→ **Exercise**
Copy from the employment complaint summary, word for word, the section from "3. Summary of" up to and including "downturn in sales.".

→ **Exercise passage**
2.11 In closing submissions regarding his dismissal, the complainant said the dismissal stemmed from the statements in the survey he made about harassment and discrimination on grounds of race. He outlined that the manner in which he was dismissed as well as the dismissal itself amounted to acts of victimisation for raising issues of discrimination in the workplace. It was submitted that the complainant was dismissed because of his responses to the survey. Those statements lead to his dismissal and in particular, the manner in which the dismissal was carried out. The complainant was summonsed to a meeting, where he was required to surrender his ID card or the airport police would be called. These actions amounted to unfavourable treatment and dismissal on the grounds of race.
3. Summary of the respondent’s case
3.1 In submissions made in advance of the hearing, the respondent outlines that it is an international food and beverage company located in 27 countries. Its Irish operation employs seven managers, two of whom are Irish; overall, the Irish company has 102 employees, of whom 35 are Irish. In respect of this complaint, the respondent denies the allegations made of discrimination and harassment. Furthermore, the respondent states that the complainant was made redundant due to a downturn in sales.
3.2 At the hearing, the HR manager said that she commenced employment with the respondent in 2012. She was not aware of any complaints made by the complainant regarding his working conditions. She denied receiving the email exhibited by the complainant, dated the 14th December 2012. She also said that the complainant did not make an expenses claim regarding the use of his car and that the expenses policy was available for all to inspect on a shared internal online resource. Addressing the issue of the survey, the HR manager said that this was a general staff satisfaction survey to establish whether employees of the respondent felt “good” about working for the company. The survey was conducted on behalf of the respondent and that the demographic data gathered in the survey was not forwarded to the respondent; the survey provider retained the data for analytical purposes. She outlined that the survey was not directed to assess issues of racism or harassment in the workplace. In respect of the complainant’s redundancy, the HR manager said that the complainant raised his entitlement for a greater payment than statutory redundancy, in particular his annual leave entitlements. He was clearly unhappy about his redundancy and complained of this at the meeting of the 17th April 2014.

→ **Data for review**
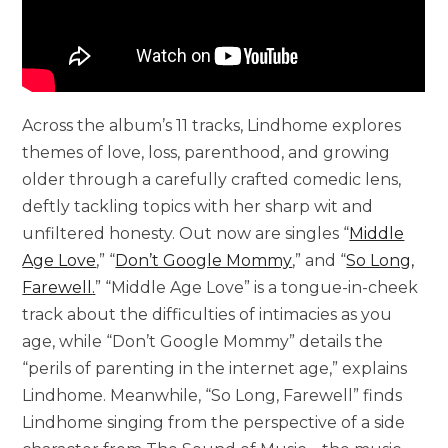
Across the album’s 11 tracks, Lindhome explores
themes of love, loss, parenthood, and growing
older through a carefully crafted comedic lens,
deftly tackling topics with her sharp wit and
unfiltered honesty. Out now are singles “
Middle
Age Love
,” “
Don’t Google Mommy
,” and “
So Long,
Farewell
.
” “Middle Age Love” is a tongue-in-cheek
track about the difficulties of intimacies as you
age, while “Don’t Google Mommy” details the
“perils of parenting in the internet age,” explains
Lindhome. Meanwhile, “So Long, Farewell” finds
Lindhome singing from the perspective of a side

→ **The completed task**
3. Summary of the respondent’s case
3.1 In submissions made in advance of the hearing, the respondent outlines that it is an international food and beverage company located in 27 countries. Its Irish operation employs seven managers, two of whom are Irish; overall, the Irish company has 102 employees, of whom 35 are Irish. In respect of this complaint, the respondent denies the allegations made of discrimination and harassment. Furthermore, the respondent states that the complainant was made redundant due to a downturn in sales.